Por essas e outras razões, convém que se considere a média dos agregadores nesse caso, mas também que se busque assistir um pouco de gameplay do jogo, se possível, e também ler ao menos duas das críticas (com notas e pontos de vista diferentes) lá presentes — preferencialmente críticas advindas de críticos experientes no respectivo gênero e/ou filosofia de design (o que pode ser conferido no histórico de seu perfil no OpenCritic).
Conclusivamente, se um jogo possui uma boa média em um bom número de análises, provavelmente (ou seja, é algo probabilístico, e não de certeza) trata-se de uma obra bem-executada para os padrões do gênero e/ou filosofia de design na época em que foi analisado ou tem uma interessante e facilmente digerível proposta nova que foi bem compreendida na época.
Mas e se o jogo possuir uma nota-média de várias análises baixa ou mediana? Inversamente, provavelmente trata-se de um jogo com consideráveis problemas de execução para os padrões do gênero e/ou filosofia de design na época de análise ou tem uma proposta diferenciada e ousada que foi mal compreendida à época.
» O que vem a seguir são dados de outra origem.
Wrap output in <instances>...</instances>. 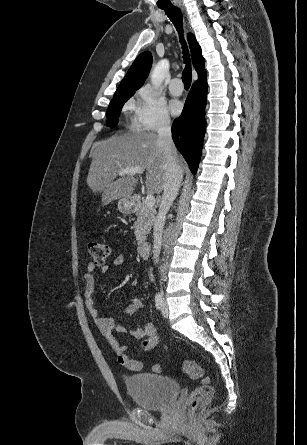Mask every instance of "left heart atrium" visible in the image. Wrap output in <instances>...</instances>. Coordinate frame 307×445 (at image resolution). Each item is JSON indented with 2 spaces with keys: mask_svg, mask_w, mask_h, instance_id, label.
I'll list each match as a JSON object with an SVG mask.
<instances>
[{
  "mask_svg": "<svg viewBox=\"0 0 307 445\" xmlns=\"http://www.w3.org/2000/svg\"><path fill=\"white\" fill-rule=\"evenodd\" d=\"M169 109L173 115L177 116L182 112V104L179 100L172 99L169 102Z\"/></svg>",
  "mask_w": 307,
  "mask_h": 445,
  "instance_id": "left-heart-atrium-1",
  "label": "left heart atrium"
}]
</instances>
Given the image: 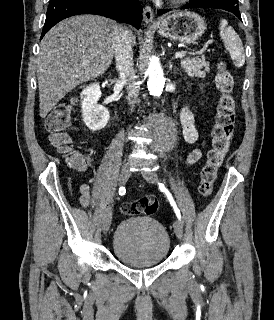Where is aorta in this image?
<instances>
[{
    "label": "aorta",
    "mask_w": 274,
    "mask_h": 320,
    "mask_svg": "<svg viewBox=\"0 0 274 320\" xmlns=\"http://www.w3.org/2000/svg\"><path fill=\"white\" fill-rule=\"evenodd\" d=\"M148 90L150 95L160 97L165 85L163 69L158 60L152 59L149 62L148 69ZM151 127V136L154 140L153 148L162 151L170 148L175 139V125L162 114H154L149 119Z\"/></svg>",
    "instance_id": "1"
}]
</instances>
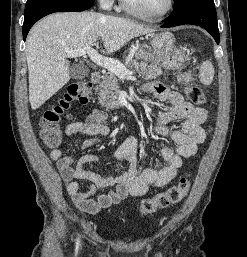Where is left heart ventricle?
<instances>
[{
	"instance_id": "1",
	"label": "left heart ventricle",
	"mask_w": 247,
	"mask_h": 257,
	"mask_svg": "<svg viewBox=\"0 0 247 257\" xmlns=\"http://www.w3.org/2000/svg\"><path fill=\"white\" fill-rule=\"evenodd\" d=\"M137 10L147 14L161 13L167 6L168 0H128Z\"/></svg>"
}]
</instances>
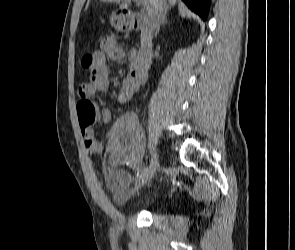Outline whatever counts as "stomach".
I'll list each match as a JSON object with an SVG mask.
<instances>
[{
  "mask_svg": "<svg viewBox=\"0 0 295 250\" xmlns=\"http://www.w3.org/2000/svg\"><path fill=\"white\" fill-rule=\"evenodd\" d=\"M110 23L118 31H123L128 27V21L122 13H113L110 18Z\"/></svg>",
  "mask_w": 295,
  "mask_h": 250,
  "instance_id": "obj_1",
  "label": "stomach"
}]
</instances>
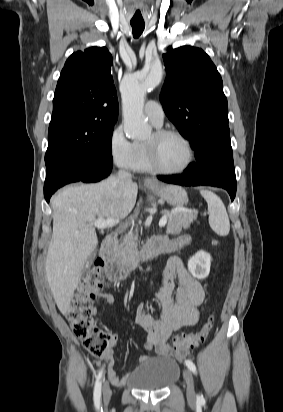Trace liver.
<instances>
[{
	"label": "liver",
	"instance_id": "6515ba94",
	"mask_svg": "<svg viewBox=\"0 0 283 412\" xmlns=\"http://www.w3.org/2000/svg\"><path fill=\"white\" fill-rule=\"evenodd\" d=\"M137 191L131 177L110 176L97 184L66 187L52 198L53 234L45 272L62 314L67 313L85 262L98 245L91 223L125 218L135 206Z\"/></svg>",
	"mask_w": 283,
	"mask_h": 412
}]
</instances>
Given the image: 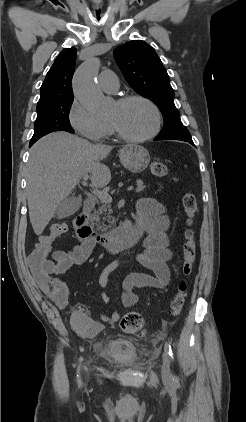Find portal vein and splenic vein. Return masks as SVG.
I'll use <instances>...</instances> for the list:
<instances>
[{
    "mask_svg": "<svg viewBox=\"0 0 246 422\" xmlns=\"http://www.w3.org/2000/svg\"><path fill=\"white\" fill-rule=\"evenodd\" d=\"M88 178H89V175L88 174H84L83 176H82V179H83V183L85 184L86 182H87V180H88ZM133 189V186H129L128 188H127V190L128 191H130V190H132ZM93 194L95 195V196H97L100 200H102V201H104V202H108V203H111L112 202V198H111V196L107 193V192H105V191H101V190H98V189H93Z\"/></svg>",
    "mask_w": 246,
    "mask_h": 422,
    "instance_id": "1",
    "label": "portal vein and splenic vein"
}]
</instances>
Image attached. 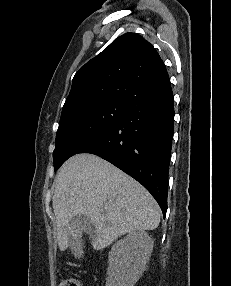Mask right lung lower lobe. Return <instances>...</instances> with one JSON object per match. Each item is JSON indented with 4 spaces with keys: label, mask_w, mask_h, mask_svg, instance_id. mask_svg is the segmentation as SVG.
Returning <instances> with one entry per match:
<instances>
[{
    "label": "right lung lower lobe",
    "mask_w": 231,
    "mask_h": 286,
    "mask_svg": "<svg viewBox=\"0 0 231 286\" xmlns=\"http://www.w3.org/2000/svg\"><path fill=\"white\" fill-rule=\"evenodd\" d=\"M126 105L127 113L78 153L95 154L132 176L152 194L165 216L174 132L169 79L142 91Z\"/></svg>",
    "instance_id": "98d812e1"
}]
</instances>
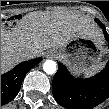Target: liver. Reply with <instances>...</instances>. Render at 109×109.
Segmentation results:
<instances>
[{
	"label": "liver",
	"instance_id": "liver-1",
	"mask_svg": "<svg viewBox=\"0 0 109 109\" xmlns=\"http://www.w3.org/2000/svg\"><path fill=\"white\" fill-rule=\"evenodd\" d=\"M104 41L102 30L74 11H36L25 15L11 29L1 28V72L23 61L19 52L29 49L38 57L50 48H61L75 36Z\"/></svg>",
	"mask_w": 109,
	"mask_h": 109
}]
</instances>
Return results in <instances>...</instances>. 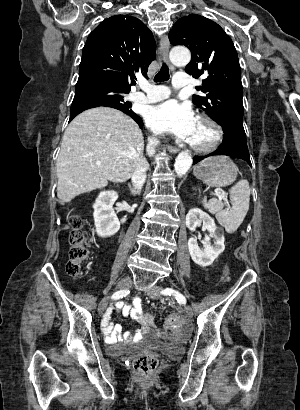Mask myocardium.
Segmentation results:
<instances>
[{
	"label": "myocardium",
	"mask_w": 300,
	"mask_h": 410,
	"mask_svg": "<svg viewBox=\"0 0 300 410\" xmlns=\"http://www.w3.org/2000/svg\"><path fill=\"white\" fill-rule=\"evenodd\" d=\"M198 120L210 126L215 133V137L213 141L207 145H195V144L189 143V146L193 151L198 152V153L212 152L222 144L224 140V129L220 125L219 122H217L215 119H213L212 117L208 115L201 114L198 116Z\"/></svg>",
	"instance_id": "1"
}]
</instances>
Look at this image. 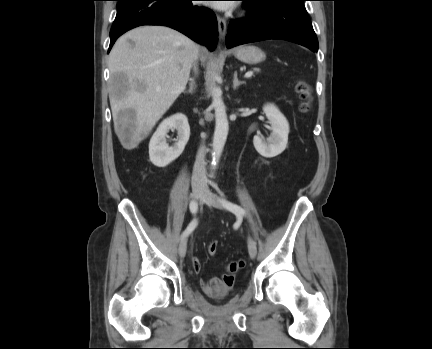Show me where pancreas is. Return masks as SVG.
<instances>
[{"mask_svg":"<svg viewBox=\"0 0 432 349\" xmlns=\"http://www.w3.org/2000/svg\"><path fill=\"white\" fill-rule=\"evenodd\" d=\"M255 71H259V69H254Z\"/></svg>","mask_w":432,"mask_h":349,"instance_id":"pancreas-1","label":"pancreas"}]
</instances>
Nunca é demais enfatizar que jogos com notas baixas ou medianas podem sim ser de seu gosto, já que você pode apreciar mais do que a média um gênero ou franquia. Além disso, jogos podem ser ótimos em algum aspecto e, ainda assim, mal-compreendidos, não necessariamente por incompetência dos críticos, mas porque obras com propostas ousadas e diferenciadas costumam, com frequência, dividir as críticas, pois podem ser difíceis de serem entendidas e sua abordagem pode não ser bem-vista por algumas perspectivas de análise atuais.
O que ocorre com videogames, nesse caso, não é diferente de críticas de arte em geral. Obras literárias com propostas mais subversivas, como os livros de Rimbaud no século XIX, dividiram muito a crítica na época: alguns adoraram e outros detestaram. Algo semelhante ocorreu com as primeiras obras cubistas de Picasso, com o abstracionismo de Kandinsky, com os quartetos de corda de Schöenberg e assim por diante. Neste assunto, a revista WideWalls possui uma boa matéria sobre alguns nomes influentes em crítica da arte que alteraram significativamente o ponto de vista sobre obras de arte ao longo do tempo.
Portanto, desenvolvedores, críticos e público devem estar cientes de que obras com novidades imprevistas ou mesmo provocativas, quando muito contrárias à tendência de seu tempo, podem ser de difícil apreciação em um primeiro momento. Isso, mesmo que não seja algo frequente, pode mudar completamente no futuro à luz de novas abordagens críticas, o que pode fazer com que essas obras passem a ser muito respeitadas (mesmo com notas divisivas à época de publicação).